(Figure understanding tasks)
=== Begin Enclosure ===

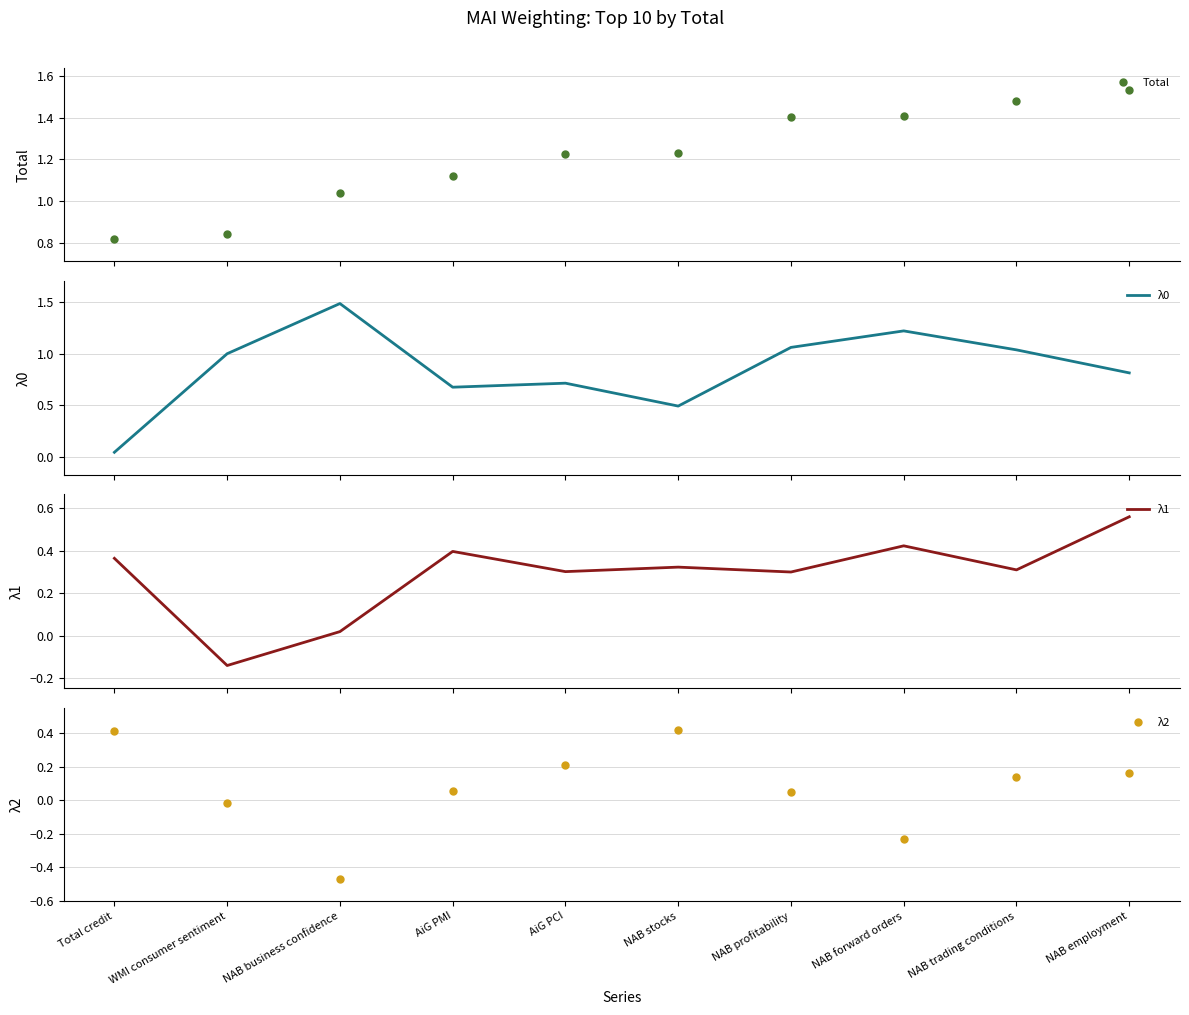

What is the label of the 8th point from the left?

NAB forward orders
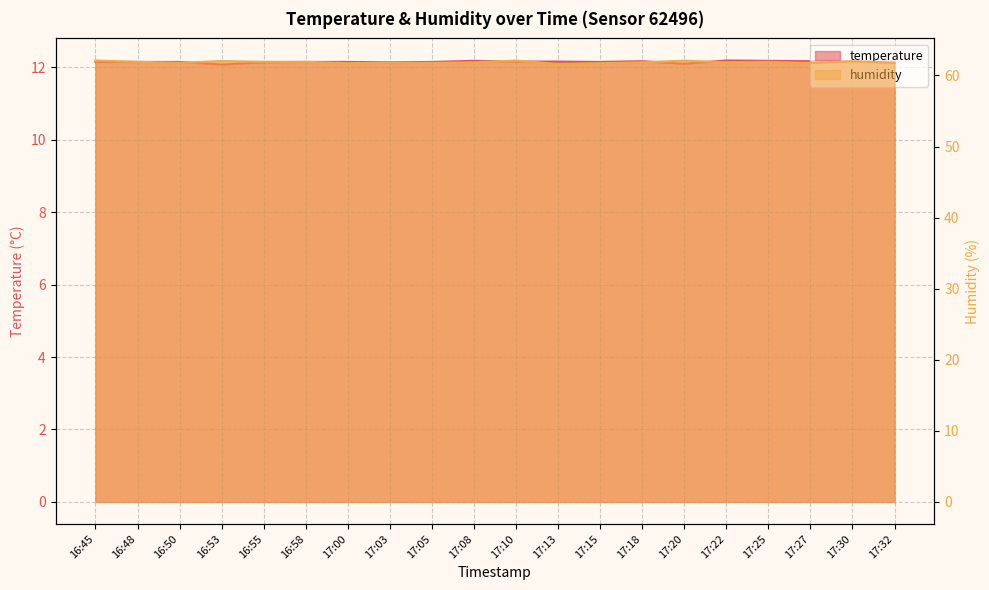

List the series in order of their peak value, lowest first.

temperature, humidity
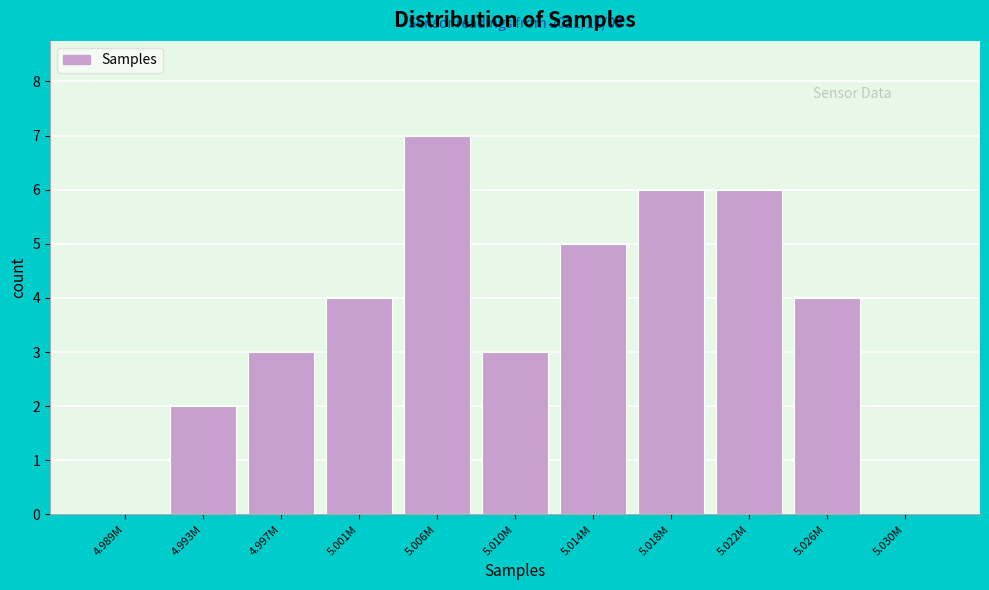

Reading left to right, what are all the values shown in this chart?

4.989M=0	4.993M=2	4.997M=3	5.001M=4	5.006M=7	5.010M=3	5.014M=5	5.018M=6	5.022M=6	5.026M=4	5.030M=0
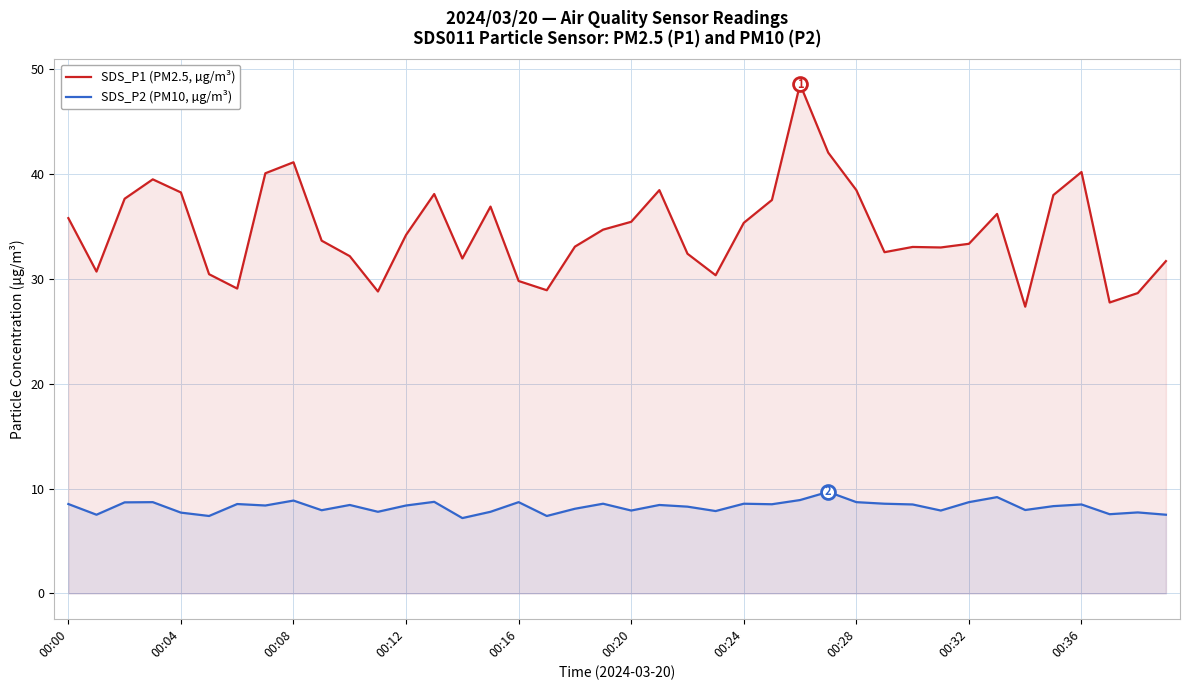

What is the value of the SDS_P2 (PM10, µg/m³) point at the 24th from the left?

7.8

=== End Enclosure ===

Assignment >> Please repeat every one of the entries above word for word, leaving out the pictures.

Written solution >>
What is the label of the 8th point from the left?

NAB forward orders

List the series in order of their peak value, lowest first.

temperature, humidity

Reading left to right, what are all the values shown in this chart?

4.989M=0	4.993M=2	4.997M=3	5.001M=4	5.006M=7	5.010M=3	5.014M=5	5.018M=6	5.022M=6	5.026M=4	5.030M=0

What is the value of the SDS_P2 (PM10, µg/m³) point at the 24th from the left?

7.8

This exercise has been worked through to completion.